Any mother will find parenting hard, with today’s pressures on being the perfect mother, only organic, non gluten, non dairy blah blah, no lollies, TV, or playing games.  It is no wonder that mothers are falling apart all over the place.

I would take my two children to psychologists, dietitians, speech therapists, occupational therapists and more, just to try to understand what they are thinking and what I can do to make it better, here’s the kicker I should have just followed my instincts because I am also Autistic.  But these are professionals right?  Sure but they go by the book.

I am not saying they don’t help anyone they were all wonderful and helped me through some tough times, but later on as they grew older, I found that the stress of managing appointments pulling the kids out of kindy or school to travel over and hour or more to go to the appointments.

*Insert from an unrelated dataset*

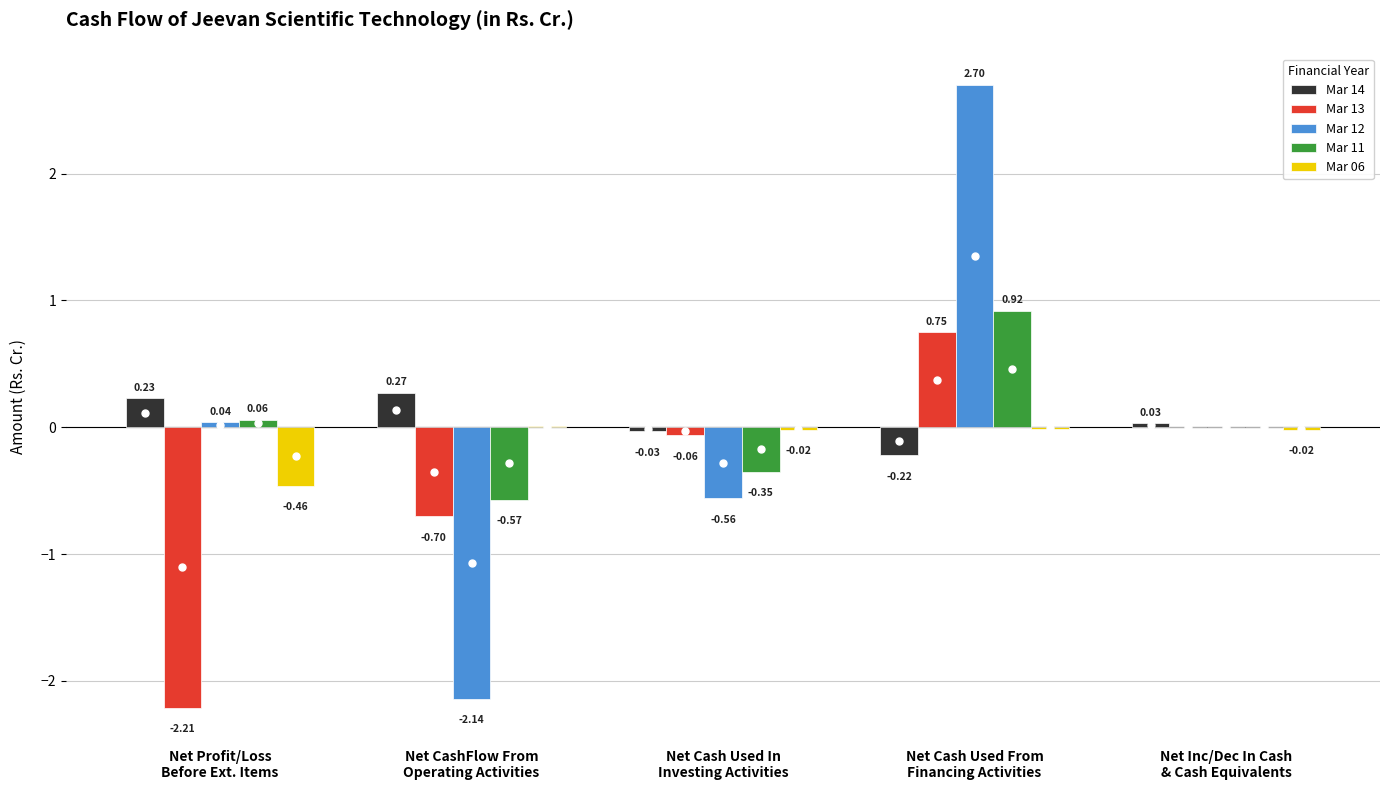

Are the bars grouped side by side (vs. stacked)?

Yes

I eventually gave up.

My kids now go to kindy and school, and I work five days a week, our house is a lot more calmer than ever because I am not stressed the kids don’t have added stress and I figured they are alive, they are growing, they are loved, they eat, they sing, they talk, they play they are healthy and happy. so what if they watch TV to help them calm before bed, or my son only eats bland boring foods and not colorful veggies.   I will never give up trying to challenge them to try new things but in the end everyone is healthy and happy why stress?.

This book is full of essays from real mothers that have let go of the good mother myth.  It opens your eyes to the fact that no one is perfect and the added pressure and stress on new mothers is terrible it is OK to let go, and be a good enough parent.






3 thoughts on “The Good Mother Myth by Avital Norman Nathman – Review

  1. I love this post! I had the same challenge trying to breast feed Will. I tried for 3 months because the nurses told me to try harder, do better. I thought it was my fault, but he was underweight. I was a wreck. Turns out he was allergic. I had no instincts to follow because I got so twisted up, but after that, I calmed down and did my own thing. I tried juggling all those appointments with Will too. Sometimes less is more and too many people think they need to cure autism when Will’s autism is part of who he is. I recently had to tell his 6th grade teachers I wasn’t aiming for Will to be like everyone else. He’s neato the way he is. Just teach him. I think you’re pretty amazing, Jodie. I have to read this book.